What you need to do: Copy out every line of text in the data below with no changes, and leave the pictures out.

Source data:
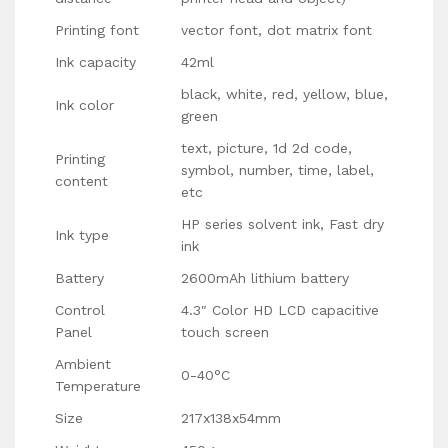
Printing font
vector font, dot matrix font
Ink capacity
42ml
black, white, red, yellow, blue,
Ink color
green
text, picture, 1d 2d code,
Printing
symbol, number, time, label,
content
etc
HP series solvent ink, Fast dry
Ink type
ink
Battery
2600mAh lithium battery
Control
4.3″ Color HD LCD capacitive
Panel
touch screen
Ambient
0-40°C
Temperature
Size
217x138x54mm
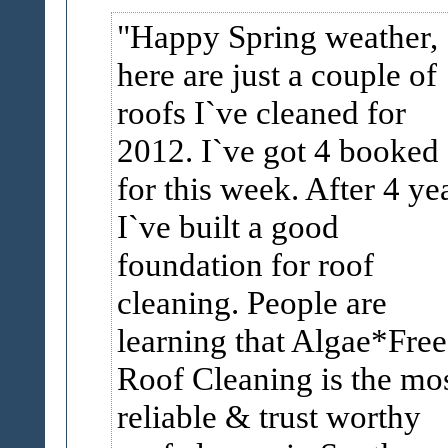
Happy Spring weather,
here are just a couple of
roofs I`ve cleaned for
2012. I`ve got 4 booked
for this week. After 4 ye
I`ve built a good
foundation for roof
cleaning. People are
learning that Algae*Free
Roof Cleaning is the mo
reliable & trust worthy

Reply:
Printing font
vector font, dot matrix font
Ink capacity
42ml
black, white, red, yellow, blue,
Ink color
green
text, picture, 1d 2d code,
Printing
symbol, number, time, label,
content
etc
HP series solvent ink, Fast dry
Ink type
ink
Battery
2600mAh lithium battery
Control
4.3″ Color HD LCD capacitive
Panel
touch screen
Ambient
0-40°C
Temperature
Size
217x138x54mm
Happy Spring weather,
here are just a couple of
roofs I`ve cleaned for
2012. I`ve got 4 booked
for this week. After 4 ye
I`ve built a good
foundation for roof
cleaning. People are
learning that Algae*Free
Roof Cleaning is the mo
reliable & trust worthy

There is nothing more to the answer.